Seed Frequency Limit and Target
One primary or extended seed can match multiple places in the reference genome. All such matches are populated into the hash table, and then retrieved when the DRAGEN mapper looks up a corresponding seed extracted from a read. The multiple reference positions are then considered and compared to generate aligned mapper output. However, DRAGEN enforces a limit on the number of matches, or frequency, of each seed. You can modify the frequency using the --ht-max-seed-freq option. By default, the frequency limit is 16. When DRAGEN encounters a seed with higher frequency, DRAGEN extends the seed to a sufficiently long secondary seed that the frequency of any particular extended seed pattern falls within the limit. If a maximum seed extension still exceeds the limit, the seed is rejected and is not populated into the hash table. Instead, DRAGEN populates a single High Frequency record.
This seed frequency limit does not tend to impact DRAGEN mapping quality notably due to the following.
• | Seeds are rejected only when seed extension fails. Only extremely high-frequency primary seeds, typically with many thousands of matches are rejected. The seeds are not useful for mapping. |
• | There are other seed positions to check for in a given read. If another seed position is unique enough to return one or more matches, the read can still be properly mapped. However, if all seed positions are rejected as high frequency, this could mean that the entire read matches many reference positions. If the read were mapped it would be an arbitrary mapping, with a very low or zero MAPQ. |
You can increase or decrease the frequency up to a maximum of 256. A higher frequency limit tends to marginally increase the number of reads mapped, especially for short reads, but the additional mapped reads could have very low or zero MAPQ. This also tends to slow down DRAGEN mapping, because correspondingly large numbers of possible mappings are occasionally considered.
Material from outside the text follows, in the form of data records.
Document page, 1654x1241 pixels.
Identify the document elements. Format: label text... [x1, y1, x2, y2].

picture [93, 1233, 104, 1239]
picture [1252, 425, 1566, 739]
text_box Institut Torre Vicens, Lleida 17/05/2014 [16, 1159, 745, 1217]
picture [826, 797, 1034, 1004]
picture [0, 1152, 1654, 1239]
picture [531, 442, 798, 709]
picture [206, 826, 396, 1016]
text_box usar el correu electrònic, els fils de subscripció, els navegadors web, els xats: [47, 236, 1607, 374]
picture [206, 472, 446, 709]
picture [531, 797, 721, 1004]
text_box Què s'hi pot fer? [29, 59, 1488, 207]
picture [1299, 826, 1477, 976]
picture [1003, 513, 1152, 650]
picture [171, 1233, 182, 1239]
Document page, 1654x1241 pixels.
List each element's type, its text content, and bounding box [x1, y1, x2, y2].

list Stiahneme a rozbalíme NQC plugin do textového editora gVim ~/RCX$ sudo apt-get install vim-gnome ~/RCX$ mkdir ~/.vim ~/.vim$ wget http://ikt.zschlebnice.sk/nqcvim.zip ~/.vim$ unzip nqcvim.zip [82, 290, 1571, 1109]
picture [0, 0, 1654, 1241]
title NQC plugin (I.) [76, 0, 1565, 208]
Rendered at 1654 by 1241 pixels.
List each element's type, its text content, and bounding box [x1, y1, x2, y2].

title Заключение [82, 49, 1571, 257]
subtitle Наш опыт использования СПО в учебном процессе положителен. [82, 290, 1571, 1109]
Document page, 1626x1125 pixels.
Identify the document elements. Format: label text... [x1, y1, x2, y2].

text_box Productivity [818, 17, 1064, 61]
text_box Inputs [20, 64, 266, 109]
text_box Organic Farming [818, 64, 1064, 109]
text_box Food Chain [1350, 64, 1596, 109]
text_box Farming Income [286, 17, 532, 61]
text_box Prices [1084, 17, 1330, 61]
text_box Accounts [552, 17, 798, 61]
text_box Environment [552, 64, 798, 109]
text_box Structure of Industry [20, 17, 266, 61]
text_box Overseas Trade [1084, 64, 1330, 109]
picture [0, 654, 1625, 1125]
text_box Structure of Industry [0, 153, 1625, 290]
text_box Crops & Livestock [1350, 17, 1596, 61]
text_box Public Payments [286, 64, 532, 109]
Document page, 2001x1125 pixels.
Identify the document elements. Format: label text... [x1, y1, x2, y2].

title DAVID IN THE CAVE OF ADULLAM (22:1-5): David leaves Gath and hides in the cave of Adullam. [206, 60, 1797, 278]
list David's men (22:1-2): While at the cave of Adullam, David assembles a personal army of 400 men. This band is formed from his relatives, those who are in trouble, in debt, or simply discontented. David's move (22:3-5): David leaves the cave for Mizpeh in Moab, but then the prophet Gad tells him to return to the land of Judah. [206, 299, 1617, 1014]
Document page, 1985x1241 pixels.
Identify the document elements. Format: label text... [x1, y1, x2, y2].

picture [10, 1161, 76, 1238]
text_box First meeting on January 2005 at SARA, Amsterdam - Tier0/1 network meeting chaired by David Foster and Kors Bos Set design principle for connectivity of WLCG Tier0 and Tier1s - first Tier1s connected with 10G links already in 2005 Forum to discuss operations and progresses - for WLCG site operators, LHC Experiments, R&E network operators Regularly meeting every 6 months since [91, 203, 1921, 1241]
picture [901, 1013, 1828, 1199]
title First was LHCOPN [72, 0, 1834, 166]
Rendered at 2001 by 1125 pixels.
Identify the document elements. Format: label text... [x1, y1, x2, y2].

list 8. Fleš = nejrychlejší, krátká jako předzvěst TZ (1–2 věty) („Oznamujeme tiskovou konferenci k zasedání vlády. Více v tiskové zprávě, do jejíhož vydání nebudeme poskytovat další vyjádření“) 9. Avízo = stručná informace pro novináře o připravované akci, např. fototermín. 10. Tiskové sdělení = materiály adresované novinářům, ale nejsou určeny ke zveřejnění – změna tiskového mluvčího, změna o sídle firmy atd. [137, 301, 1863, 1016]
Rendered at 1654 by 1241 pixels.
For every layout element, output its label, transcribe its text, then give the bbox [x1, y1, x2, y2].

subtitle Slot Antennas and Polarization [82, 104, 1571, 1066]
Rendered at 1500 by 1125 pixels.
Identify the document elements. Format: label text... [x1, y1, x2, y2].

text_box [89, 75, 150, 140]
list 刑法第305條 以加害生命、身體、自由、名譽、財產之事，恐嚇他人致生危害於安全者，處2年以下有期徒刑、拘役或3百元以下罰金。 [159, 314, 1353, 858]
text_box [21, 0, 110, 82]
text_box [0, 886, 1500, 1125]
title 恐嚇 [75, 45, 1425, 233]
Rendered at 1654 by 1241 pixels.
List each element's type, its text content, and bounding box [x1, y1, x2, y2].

In addition to a frequency limit, you can specify a target seed frequency using the --ht-target-seed-freq option. This target frequency is used when extensions are generated for high frequency primary seeds. Extension lengths are chosen with a preference toward extended seed frequencies near the target. The default value is 4, which means that DRAGEN is biased toward generating shorter seed extensions than necessary to map seeds uniquely.